§ What needs to be done:
Reproduce the data below with every "category" replaced by "group" and everything else unchanged. Leave the pictures out of your answer.

§ Stored data:
◇ ◇ ◇ ◇ ◇ ◇ ◇

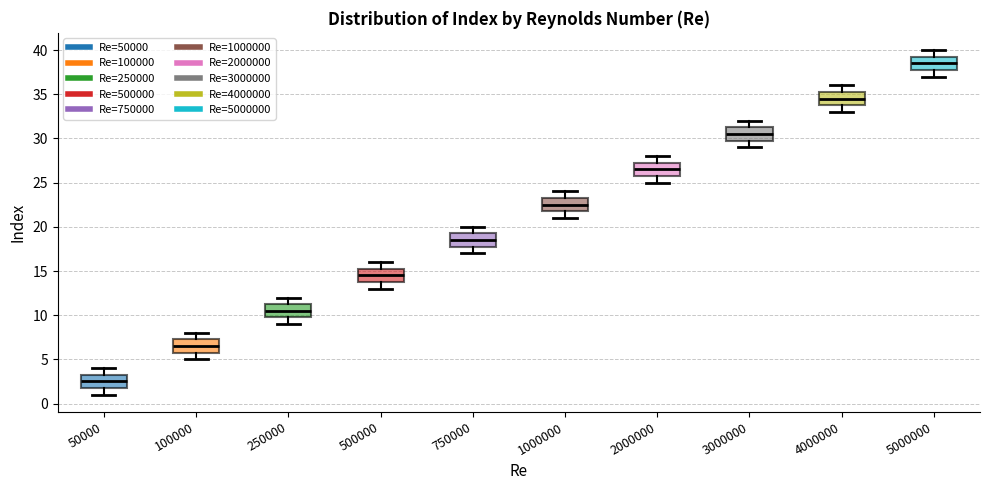

Reading left to right, transcribe this box plot: for each box, give where its median line is, the range the box spans, and where its two whiskers end, as read against the y-axis. The values are not printed on the chart, so give them approximately, as read against the axis.

50000: median 2.5, box 2.0 to 3.5, whiskers 1.0 to 4.0
100000: median 6.5, box 6.0 to 7.5, whiskers 5.0 to 8.0
250000: median 10.5, box 10.0 to 11.5, whiskers 9.0 to 12.0
500000: median 14.5, box 14.0 to 15.5, whiskers 13.0 to 16.0
750000: median 18.5, box 18.0 to 19.5, whiskers 17.0 to 20.0
1000000: median 22.5, box 22.0 to 23.5, whiskers 21.0 to 24.0
2000000: median 26.5, box 26.0 to 27.5, whiskers 25.0 to 28.0
3000000: median 30.5, box 30.0 to 31.5, whiskers 29.0 to 32.0
4000000: median 34.5, box 34.0 to 35.5, whiskers 33.0 to 36.0
5000000: median 38.5, box 38.0 to 39.5, whiskers 37.0 to 40.0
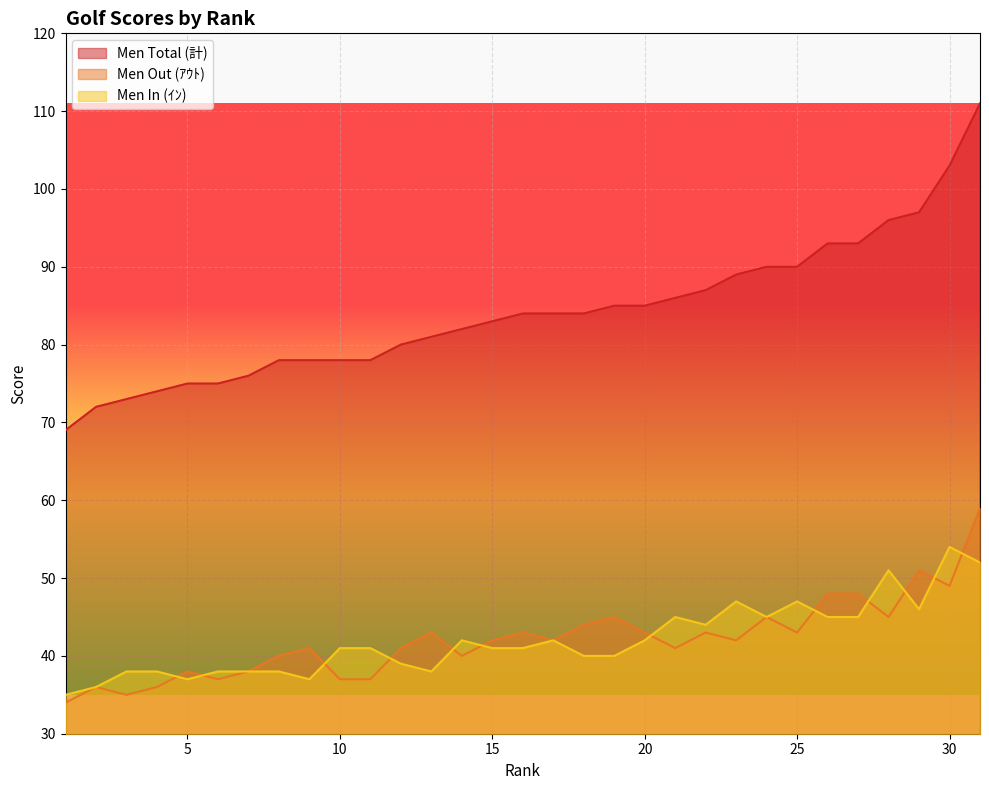

At which category is the sum across all series the highest?

31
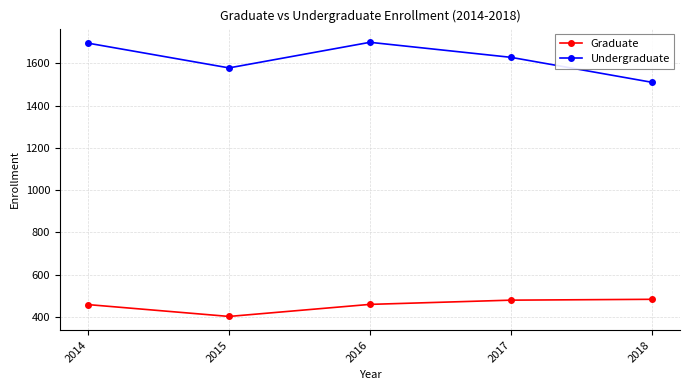

What is the difference between the highest and lowest values at 2014?

1236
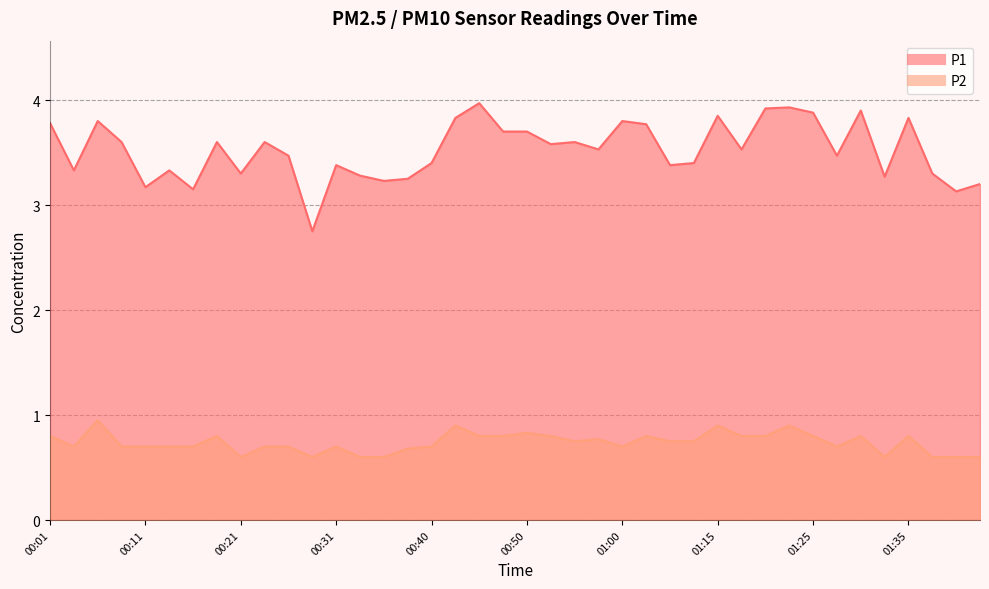

The P1 series shows 3.2 at 00:35. True or false?

True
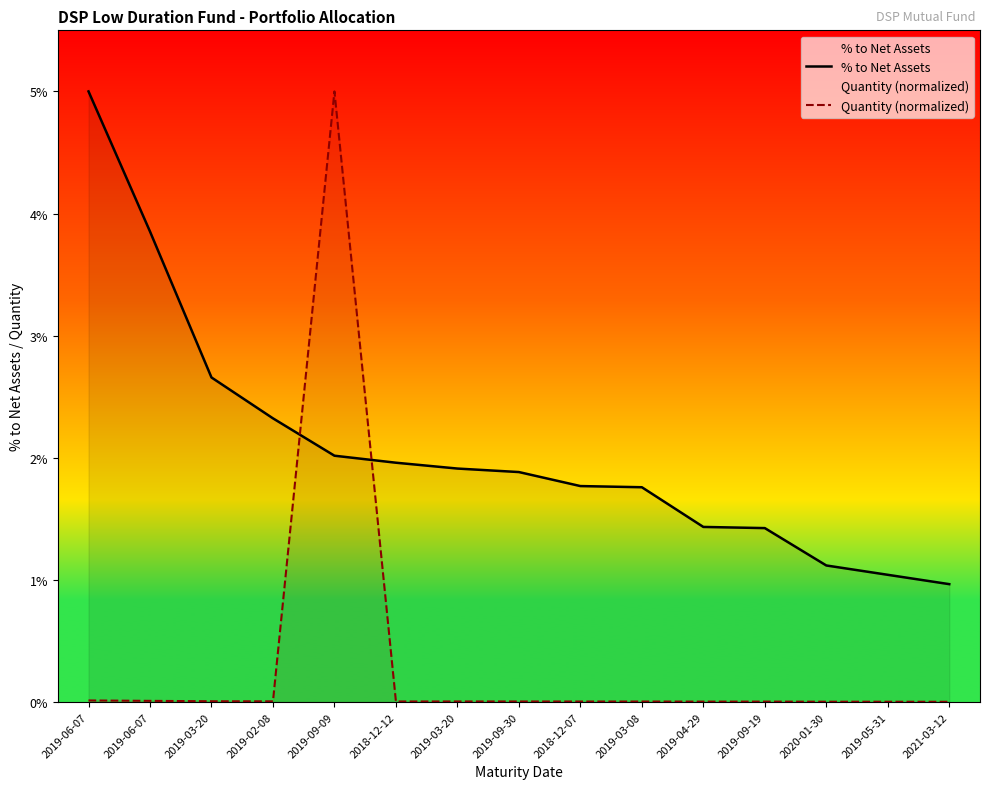

At which category is the sum across all series the highest?

2019-09-09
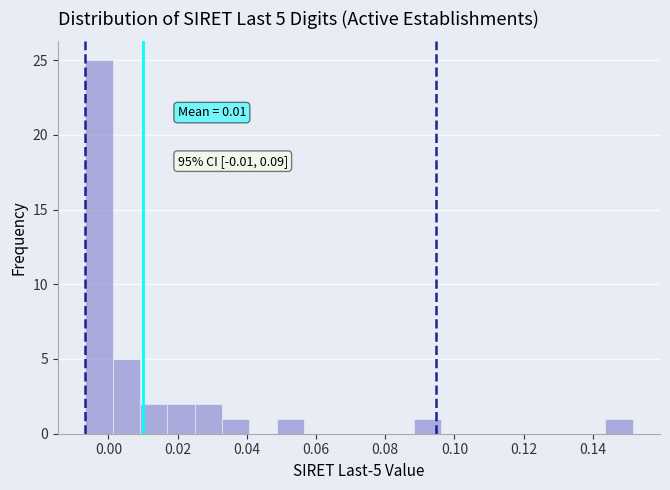

Read against the x-axis, roughly where is the centre of the tallest bar?

-0.002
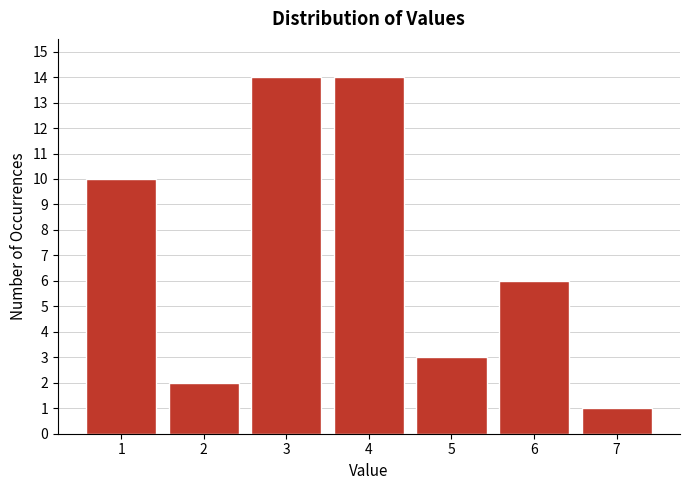

Reading left to right, list all the values displayed in this chart.

1=10	2=2	3=14	4=14	5=3	6=6	7=1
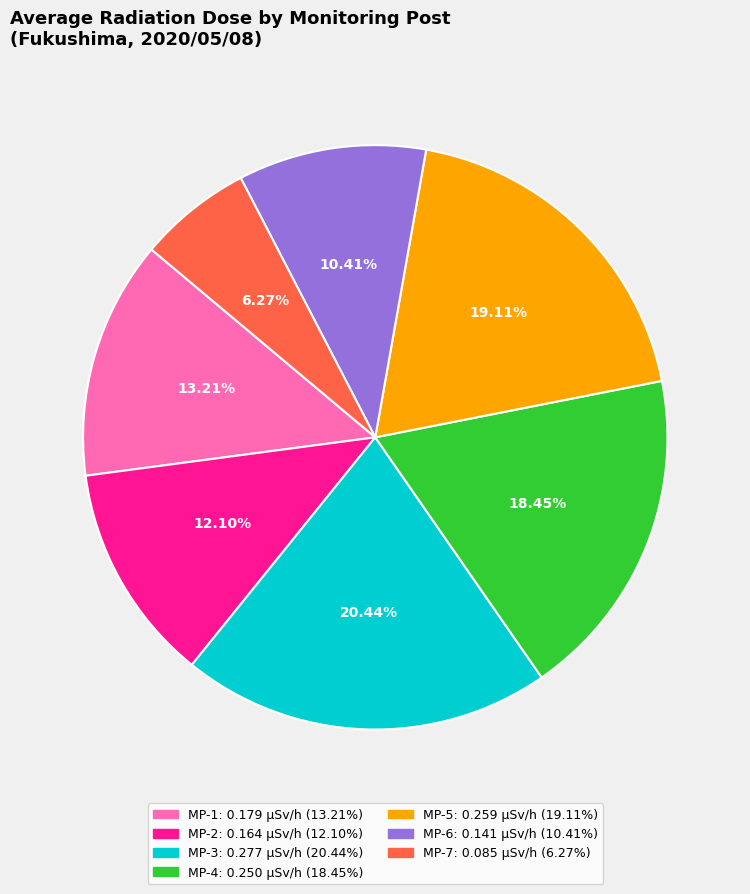

Is there any slice that represents more than half of the pie?

No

◇ ◇ ◇ ◇ ◇ ◇ ◇

§ The answer:
Reading left to right, transcribe this box plot: for each box, give where its median line is, the range the box spans, and where its two whiskers end, as read against the y-axis. The values are not printed on the chart, so give them approximately, as read against the axis.

50000: median 2.5, box 2.0 to 3.5, whiskers 1.0 to 4.0
100000: median 6.5, box 6.0 to 7.5, whiskers 5.0 to 8.0
250000: median 10.5, box 10.0 to 11.5, whiskers 9.0 to 12.0
500000: median 14.5, box 14.0 to 15.5, whiskers 13.0 to 16.0
750000: median 18.5, box 18.0 to 19.5, whiskers 17.0 to 20.0
1000000: median 22.5, box 22.0 to 23.5, whiskers 21.0 to 24.0
2000000: median 26.5, box 26.0 to 27.5, whiskers 25.0 to 28.0
3000000: median 30.5, box 30.0 to 31.5, whiskers 29.0 to 32.0
4000000: median 34.5, box 34.0 to 35.5, whiskers 33.0 to 36.0
5000000: median 38.5, box 38.0 to 39.5, whiskers 37.0 to 40.0

At which group is the sum across all series the highest?

31

What is the difference between the highest and lowest values at 2014?

1236

The P1 series shows 3.2 at 00:35. True or false?

True

At which group is the sum across all series the highest?

2019-09-09

Read against the x-axis, roughly where is the centre of the tallest bar?

-0.002

Reading left to right, list all the values displayed in this chart.

1=10	2=2	3=14	4=14	5=3	6=6	7=1

Is there any slice that represents more than half of the pie?

No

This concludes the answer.